(Exercise):
Once you have counted the lines below that contain "fabricante", give that number and nothing else.

(Source data):
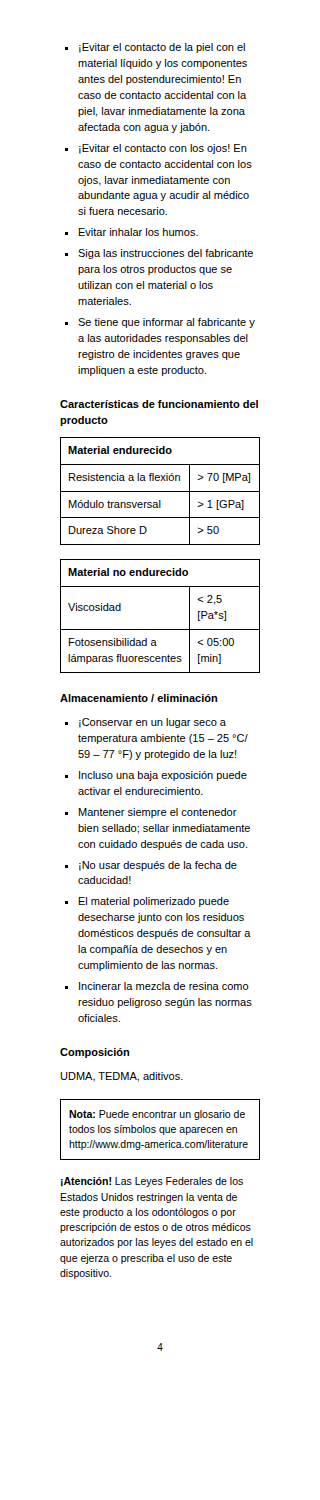¡Evitar el contacto de la piel con el material líquido y los componentes antes del postendurecimiento! En caso de contacto accidental con la piel, lavar inmediatamente la zona afectada con agua y jabón.
¡Evitar el contacto con los ojos! En caso de contacto accidental con los ojos, lavar inmediatamente con abundante agua y acudir al médico si fuera necesario.
Evitar inhalar los humos.
Siga las instrucciones del fabricante para los otros productos que se utilizan con el material o los materiales.
Se tiene que informar al fabricante y a las autoridades responsables del registro de incidentes graves que impliquen a este producto.
Características de funcionamiento del producto
| Material endurecido |
| --- |
| Resistencia a la flexión | > 70 [MPa] |
| Módulo transversal | > 1 [GPa] |
| Dureza Shore D | > 50 |
| Material no endurecido |
| --- |
| Viscosidad | < 2,5 [Pa*s] |
| Fotosensibilidad a lámparas fluorescentes | < 05:00 [min] |
Almacenamiento / eliminación
¡Conservar en un lugar seco a temperatura ambiente (15 – 25 °C/ 59 – 77 °F) y protegido de la luz!
Incluso una baja exposición puede activar el endurecimiento.
Mantener siempre el contenedor bien sellado; sellar inmediatamente con cuidado después de cada uso.
¡No usar después de la fecha de caducidad!
El material polimerizado puede desecharse junto con los residuos domésticos después de consultar a la compañía de desechos y en cumplimiento de las normas.
Incinerar la mezcla de resina como residuo peligroso según las normas oficiales.
Composición
UDMA, TEDMA, aditivos.
Nota: Puede encontrar un glosario de todos los símbolos que aparecen en http://www.dmg-america.com/literature
¡Atención! Las Leyes Federales de los Estados Unidos restringen la venta de este producto a los odontólogos o por prescripción de estos o de otros médicos autorizados por las leyes del estado en el que ejerza o prescriba el uso de este dispositivo.
4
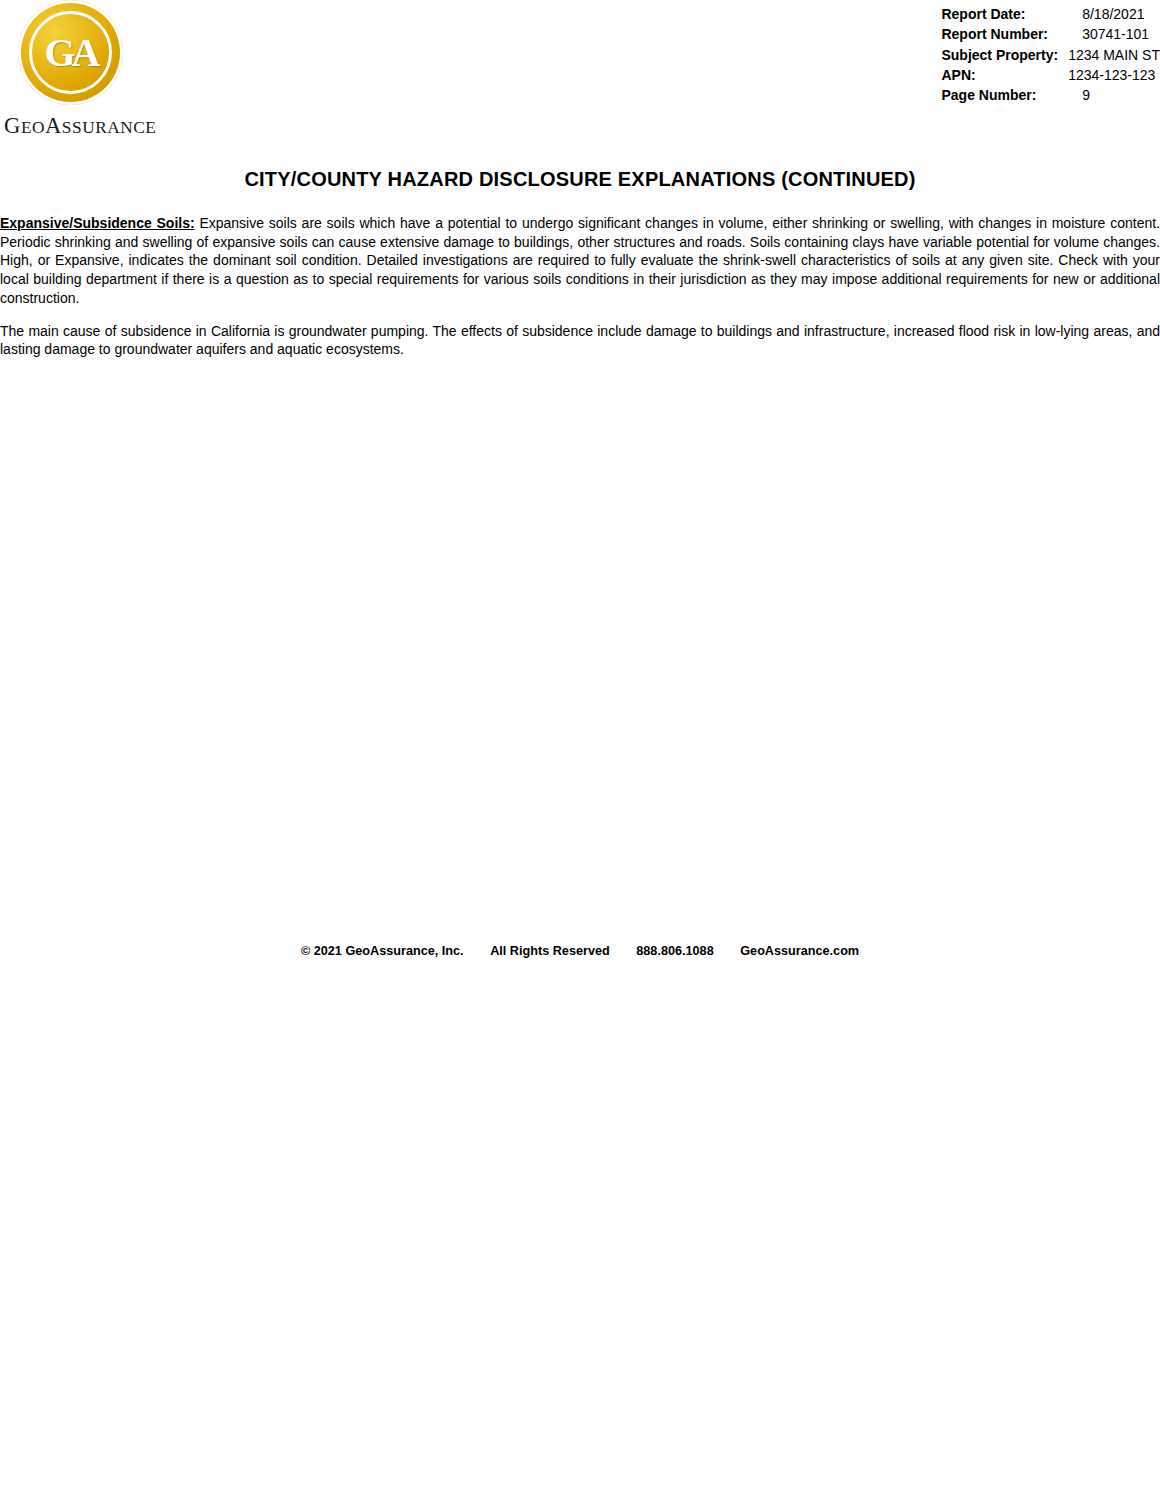GA
GEOASSURANCE
| Report Date: | 8/18/2021 |
| Report Number: | 30741-101 |
| Subject Property: | 1234 MAIN ST |
| APN: | 1234-123-123 |
| Page Number: | 9 |
CITY/COUNTY HAZARD DISCLOSURE EXPLANATIONS (CONTINUED)
Expansive/Subsidence Soils: Expansive soils are soils which have a potential to undergo significant changes in volume, either shrinking or swelling, with changes in moisture content. Periodic shrinking and swelling of expansive soils can cause extensive damage to buildings, other structures and roads. Soils containing clays have variable potential for volume changes. High, or Expansive, indicates the dominant soil condition. Detailed investigations are required to fully evaluate the shrink-swell characteristics of soils at any given site. Check with your local building department if there is a question as to special requirements for various soils conditions in their jurisdiction as they may impose additional requirements for new or additional construction.
The main cause of subsidence in California is groundwater pumping. The effects of subsidence include damage to buildings and infrastructure, increased flood risk in low-lying areas, and lasting damage to groundwater aquifers and aquatic ecosystems.
© 2021 GeoAssurance, Inc. All Rights Reserved 888.806.1088 GeoAssurance.com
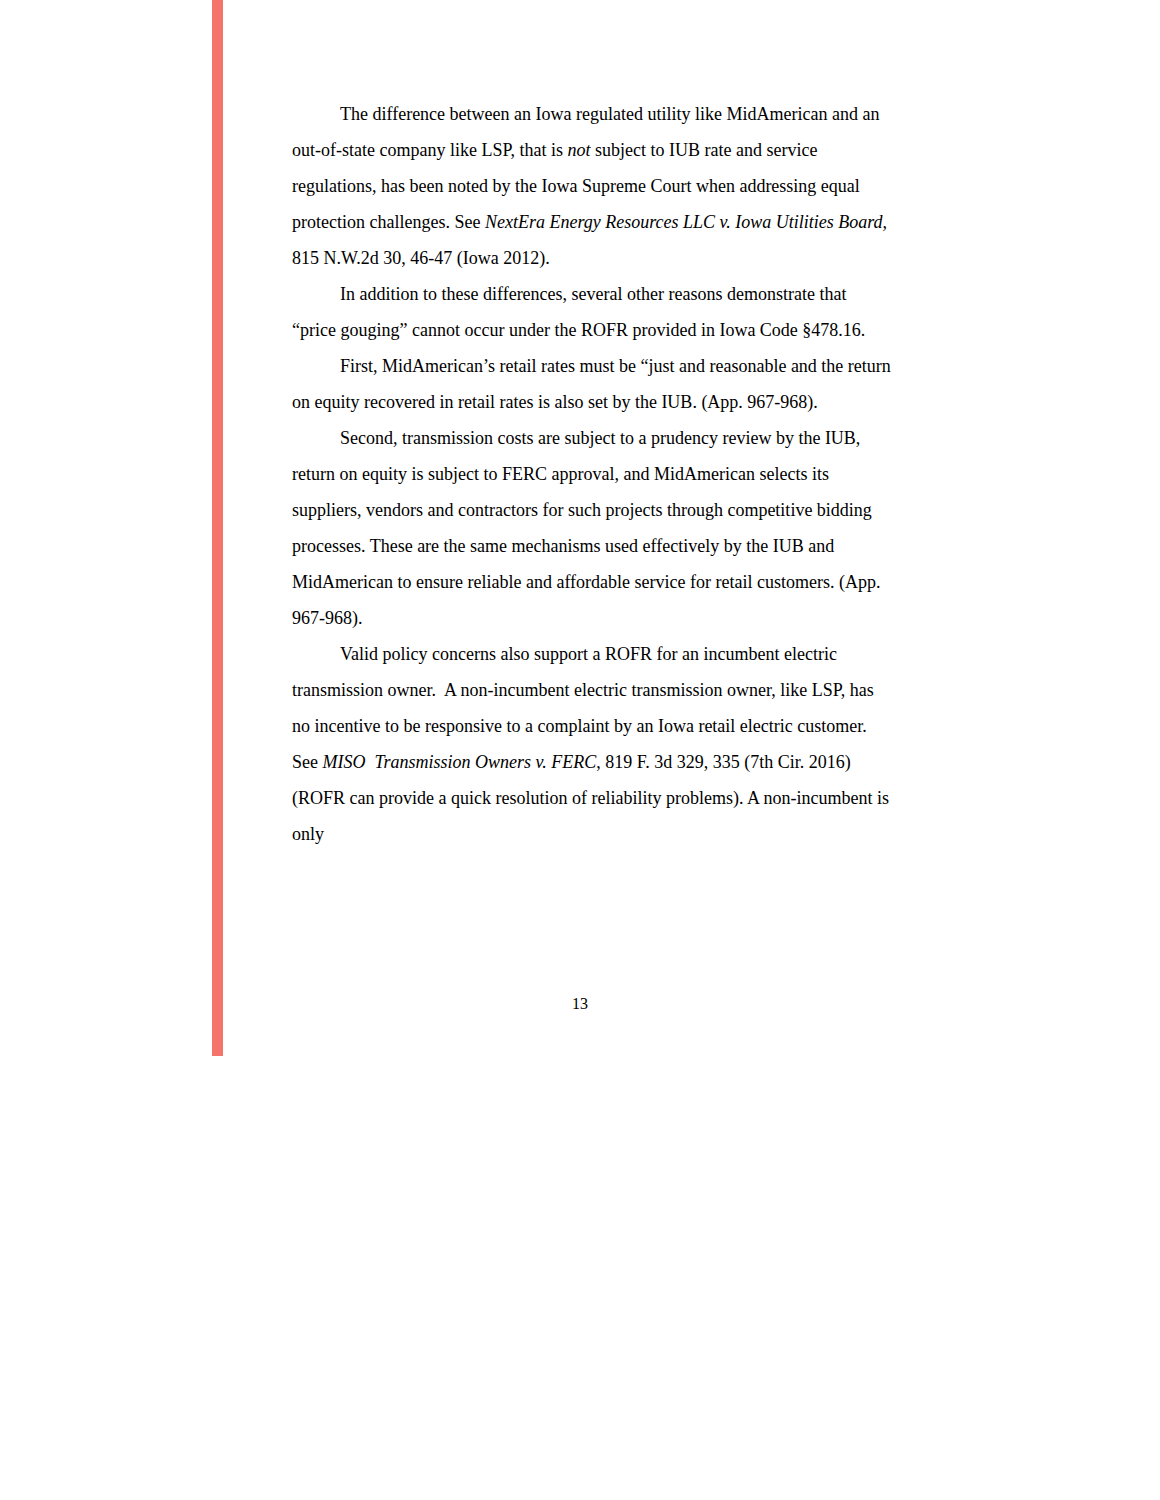The difference between an Iowa regulated utility like MidAmerican and an out-of-state company like LSP, that is not subject to IUB rate and service regulations, has been noted by the Iowa Supreme Court when addressing equal protection challenges. See NextEra Energy Resources LLC v. Iowa Utilities Board, 815 N.W.2d 30, 46-47 (Iowa 2012).
In addition to these differences, several other reasons demonstrate that “price gouging” cannot occur under the ROFR provided in Iowa Code §478.16.
First, MidAmerican’s retail rates must be “just and reasonable and the return on equity recovered in retail rates is also set by the IUB. (App. 967-968).
Second, transmission costs are subject to a prudency review by the IUB, return on equity is subject to FERC approval, and MidAmerican selects its suppliers, vendors and contractors for such projects through competitive bidding processes. These are the same mechanisms used effectively by the IUB and MidAmerican to ensure reliable and affordable service for retail customers. (App. 967-968).
Valid policy concerns also support a ROFR for an incumbent electric transmission owner. A non-incumbent electric transmission owner, like LSP, has no incentive to be responsive to a complaint by an Iowa retail electric customer. See MISO Transmission Owners v. FERC, 819 F. 3d 329, 335 (7th Cir. 2016) (ROFR can provide a quick resolution of reliability problems). A non-incumbent is only
13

(Your response):
2